So we talked about a film that Cheadle is planning to direct and star in, one scheduled for release in 2013 that has electrified everyone who has heard about it -- a film about the great jazz trumpet player Miles Davis, whom Cheadle will play.

That is great casting, not because Cheadle, with his baby face (at 44) looks much like Davis, with his Cherokee cheekbones and eyes that pierced as burningly as his music, but because Cheadle -- himself a musician -- is a superb actor who has repeatedly proven himself on screen, even when playing a part seemingly removed from himself -- talk jockey Peter Greene, for instance, in Kasi Lemmons' 2007 film "Talk to Me."

"I don't really care about the facts," said Cheadle, of the historic particulars of Davis' life. "It's not a biopic per se," not, then "a cradle to grave view of his life" but rather a portrait of one of the most dramatically compelling artists of the 20th century.

Cheadle was a high school student when he first saw Davis, and he has never forgotten it. Though the saxophone is his instrument, he's been playing the trumpet recently to get himself ready for the film.

He has, ever since the project was announced, hung out with Davis' great 1960s bass player Ron Carter, as well as that Davis Quintet's pianist Herbie Hancock and saxophonist Wayne Shorter, both of whom Cheadle expects to be involved in the soundtrack to his film.

Inside show business and occasionally outside it, Cheadle is widely known for being a committed activist citizen of the world, raising awareness in America of the horrors of Darfur, along with George Clooney, among others.

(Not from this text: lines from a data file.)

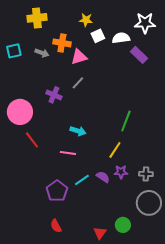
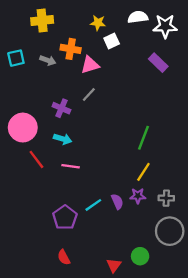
white semicircle: (121, 38) -> (138, 17), moved
cyan arrow: (78, 131) -> (63, 139), moved
yellow line: (115, 150) -> (143, 172), moved
pink line: (68, 153) -> (71, 166), moved
purple semicircle: (103, 177) -> (117, 202), turned 32

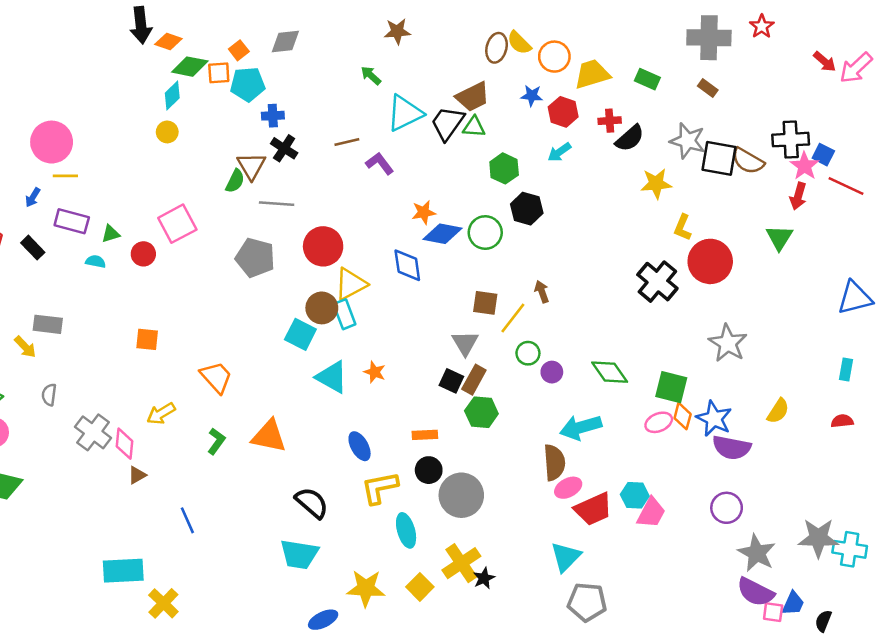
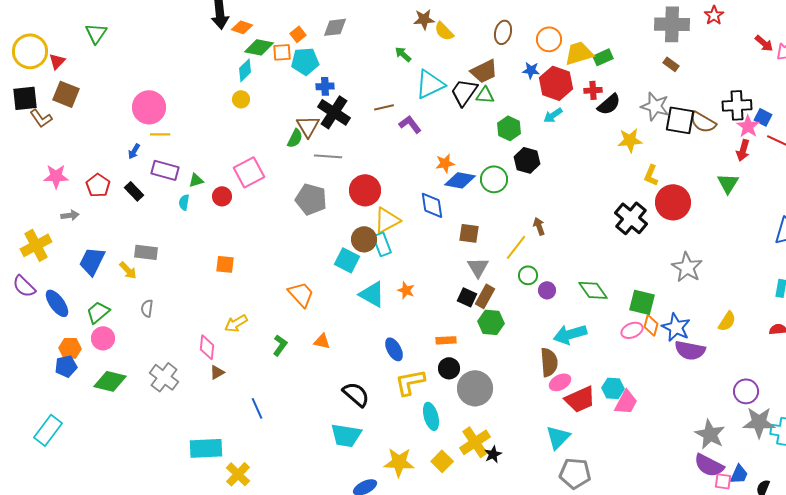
yellow semicircle: (519, 43) -> (444, 31), moved
green rectangle: (647, 79) -> (603, 57), moved, turned -48
red hexagon: (563, 112) -> (556, 83), size x1.4
black cross: (284, 148) -> (334, 112), size x1.5
cyan semicircle: (96, 261) -> (184, 202), turned -91
brown square: (485, 303) -> (469, 233), moved
orange trapezoid: (216, 377) -> (301, 294), moved
gray cross: (93, 432) -> (164, 377), moved
orange triangle: (269, 436) -> (322, 341), size x0.6
purple circle: (727, 508) -> (746, 391), moved

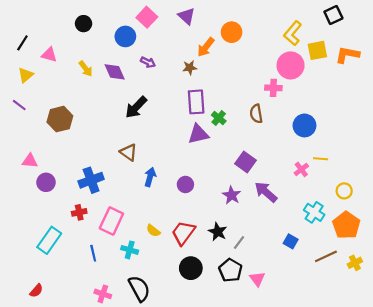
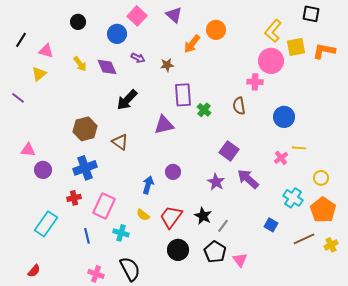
black square: (333, 15) -> (311, 14), turned 36
brown star: (190, 68) -> (167, 65), moved
yellow triangle: (26, 75) -> (39, 74), moved
brown hexagon: (60, 119) -> (85, 129), moved
purple triangle: (198, 134) -> (164, 125), moved
blue arrow: (150, 177) -> (148, 185), moved

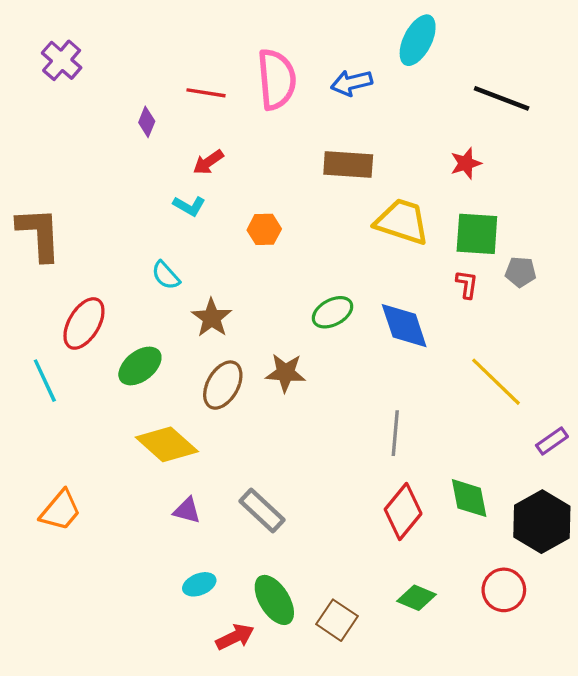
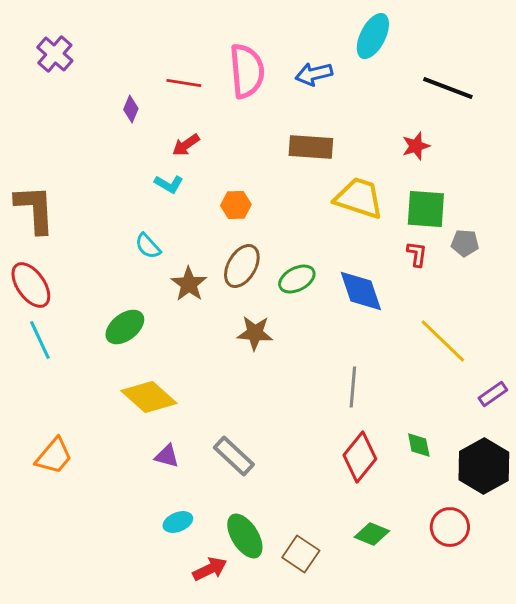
red ellipse: (84, 323) -> (31, 285), moved, turned -66
brown ellipse: (223, 385) -> (242, 266), moved
green diamond: (469, 498) -> (419, 445), size x0.7

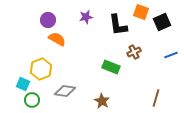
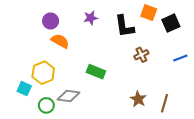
green rectangle: (111, 67) -> (96, 72), moved
green circle: (32, 100) -> (46, 105), moved
brown star: (102, 101) -> (138, 99), moved

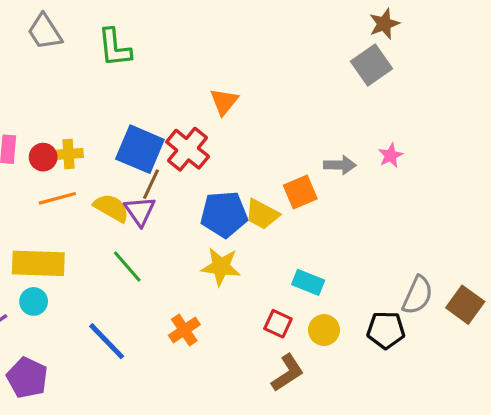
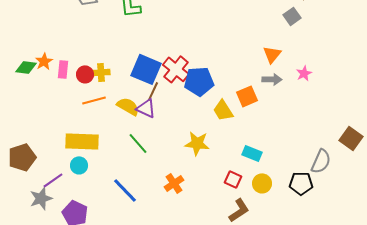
gray square: (372, 65) -> (292, 16), size x0.7
orange triangle: (224, 102) -> (272, 54), moved
purple triangle: (140, 211) -> (146, 108), turned -30
blue pentagon: (224, 214) -> (199, 81), moved
yellow trapezoid: (262, 214) -> (223, 110), turned 30
brown square: (465, 305) -> (351, 138), moved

Nevertheless, he doesn't think there is anything fundamentally different about his generation of activist actors -- Clooney, Brad Pitt, Angelina Jolie, himself -- and the activist actors of the 1960s and '70s (Marlon Brando, Paul Newman, Robert Redford, etc.).

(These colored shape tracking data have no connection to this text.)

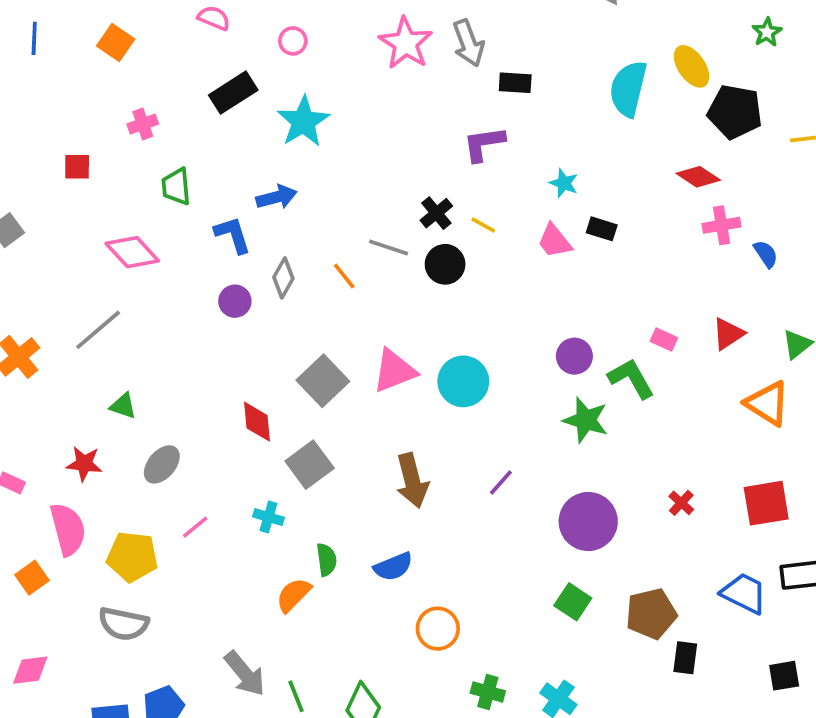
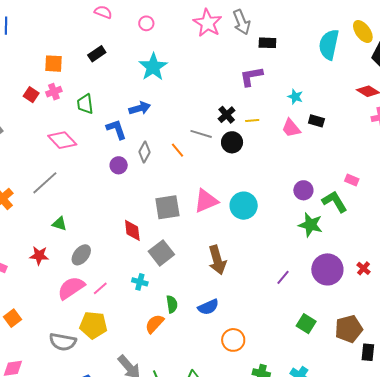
orange square: (116, 43) -> (53, 64), moved, turned -30
black rectangle: (233, 93) -> (97, 54), moved, size x0.7
pink cross: (143, 124) -> (54, 92), moved
red square: (77, 167) -> (31, 95), turned 35
yellow line: (483, 225) -> (252, 120), turned -32
gray square: (323, 381) -> (167, 207), turned 36
purple line: (501, 483) -> (283, 277), moved
purple circle: (588, 521) -> (327, 269), moved
pink semicircle: (68, 529) -> (71, 288), moved, turned -108
yellow pentagon: (132, 557) -> (93, 325), moved

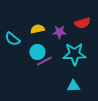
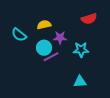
purple star: (59, 32) -> (60, 38), moved
cyan star: (74, 54) -> (81, 50), size x0.7

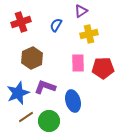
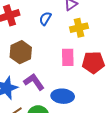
purple L-shape: (45, 87) -> (34, 82), turned 35
blue ellipse: (73, 101) -> (63, 96), turned -70

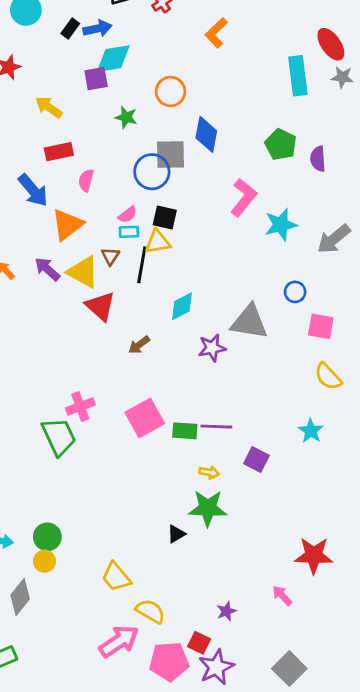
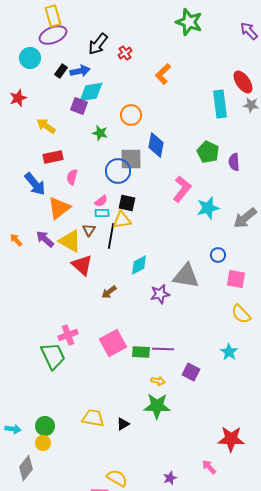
purple square: (96, 79) -> (79, 106), turned 30
black triangle: (176, 534) -> (123, 424), moved
yellow trapezoid: (116, 577) -> (93, 418), moved, turned 140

"The groundwork was laid by them for us," he says. The difference may be simply in the fact that "the media are so much different now. There tend to be more outlets now" for the actors' messages.

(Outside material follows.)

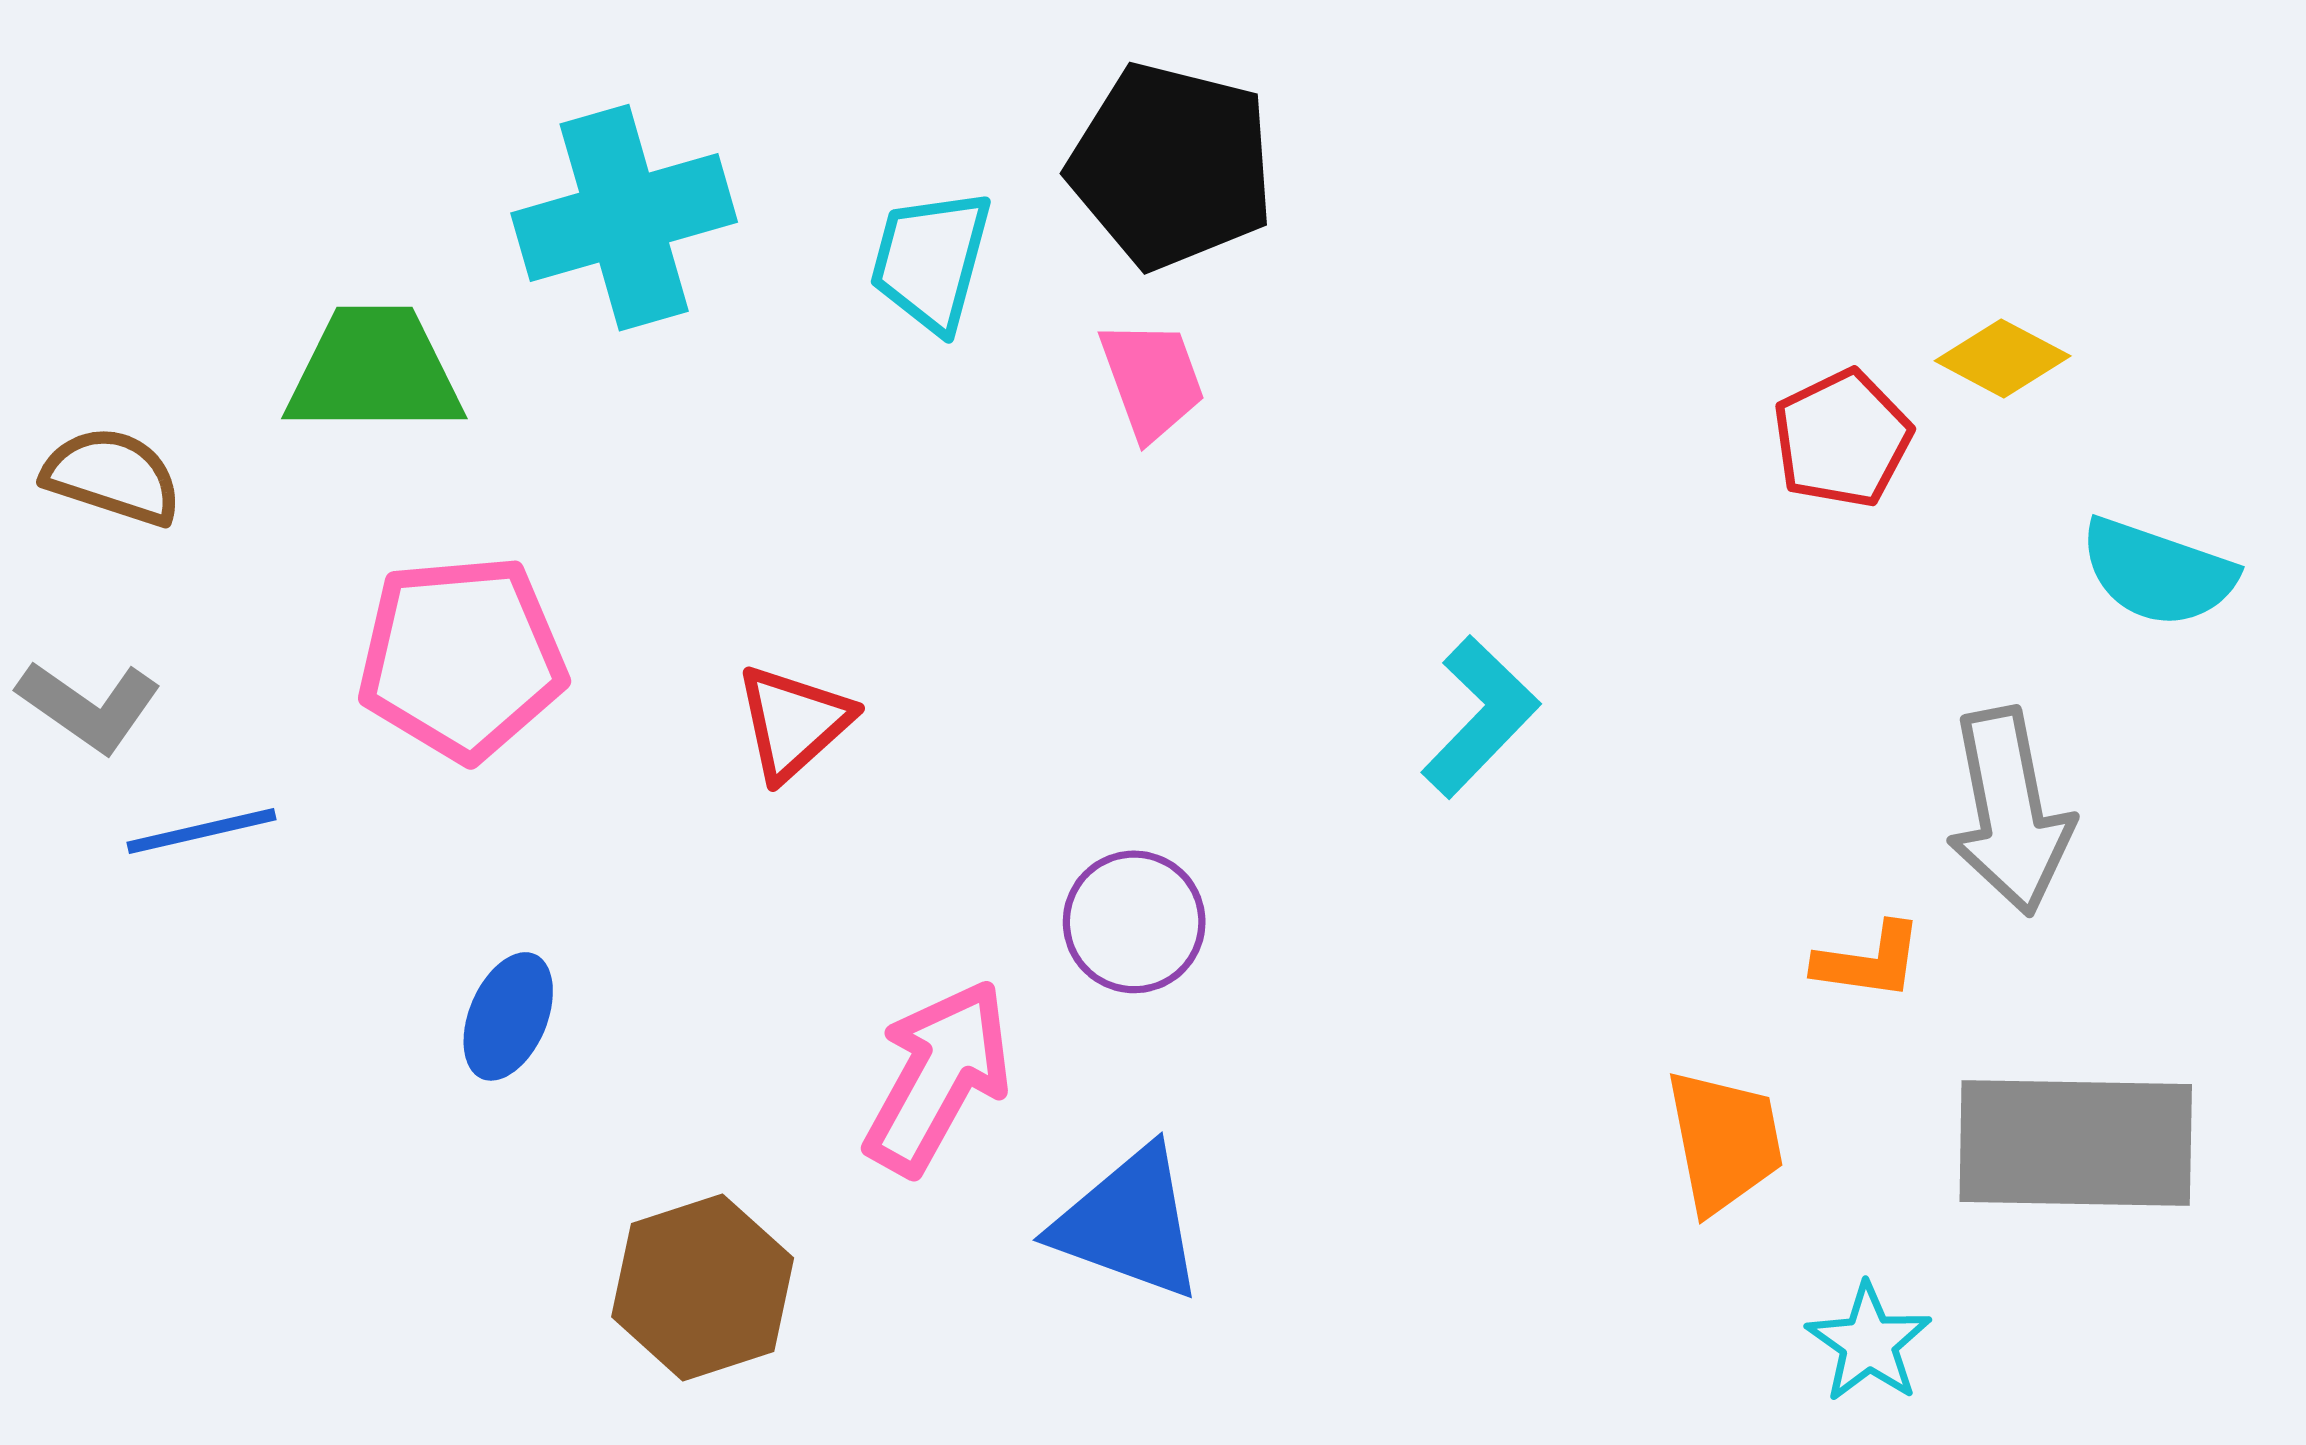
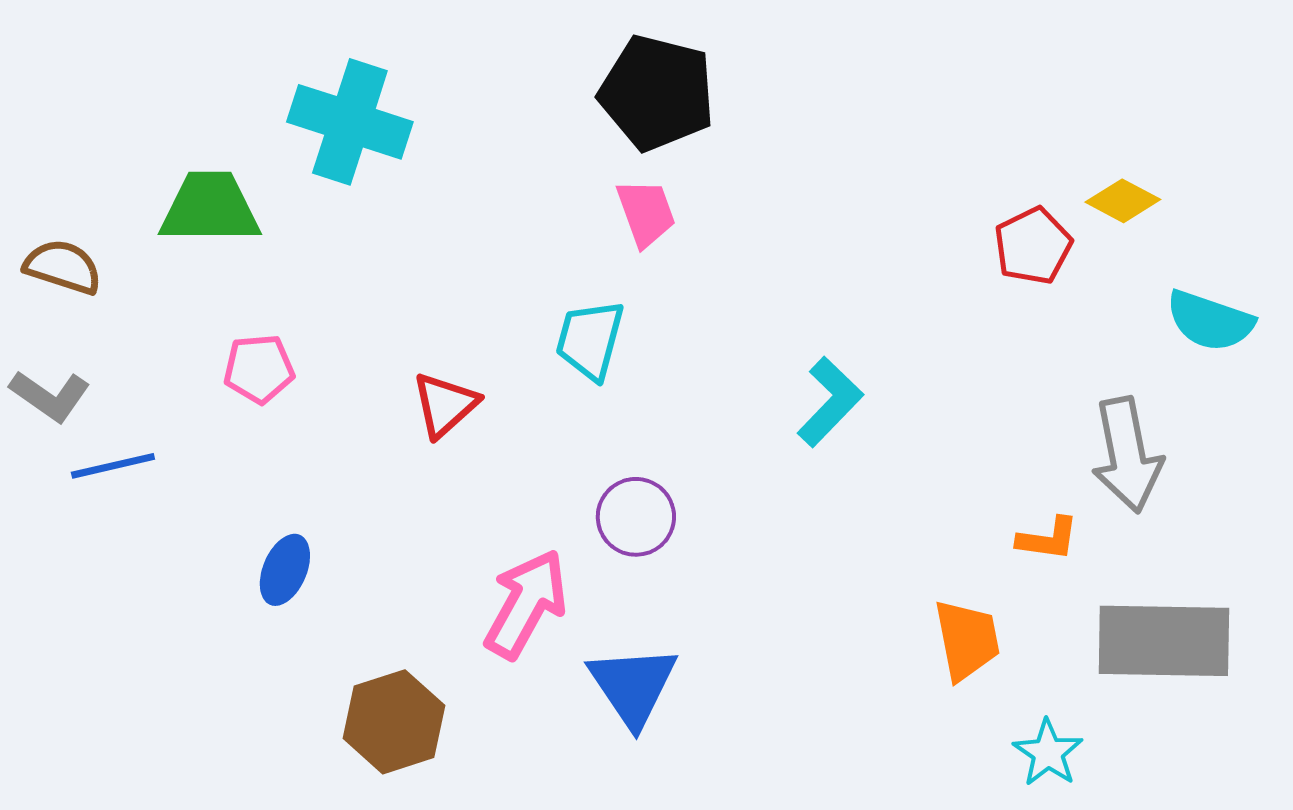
cyan cross: (624, 218) -> (350, 122), turned 34
cyan trapezoid: (931, 260) -> (590, 340), moved
pink pentagon: (462, 658) -> (259, 369), size x0.6
blue triangle: (1129, 1223) -> (633, 686), turned 36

"Our world has gotten smaller and smaller in scale," he says. So that as a member of a privileged class -- "we have the luxury of being able to travel with security" -- actors can go to "places that weren't getting a lot of ink" and cause ink to be spilled about those places (as well as cause TV pictures to be taken).

Cheadle quotes a truism from his friend Pitt about what drives his generation of activist actors: "There are places that can't get the light. We can't get out of the light."

In the case of Cheadle and some of his movies, that isn't entirely true.

About Lemmons' "Talk to Me" -- a good movie in which he, too, is good -- Cheadle says now three years later, "I wish it had been handled better. Yes, I was very happy with that film. I wish it had done better."

So, too, was he happy with the film of "Crash," which he campaigned for tirelessly. He wasn't so happy with the TV version of it.

"It wasn't that successful," says Cheadle. "What made the movie successful was the structure, the condensation of the stories. On TV you can't do that week in, week out."

There are, on the other hand, "some movies you wish they'd buried."

No one could possibly bury "Iron Man 2" -- even if any fool wanted to -- because it's virtually an industrial celebration in Hollywood, of the expectation of audience happiness.

Lest anyone think "Iron Man" director Jon Favreau is in any way happy, Cheadle is ready to disavow that notion with tongue firmly planted in cheek.

People think that, says Cheadle, because "Jon is big and round. He's actually a manic depressive."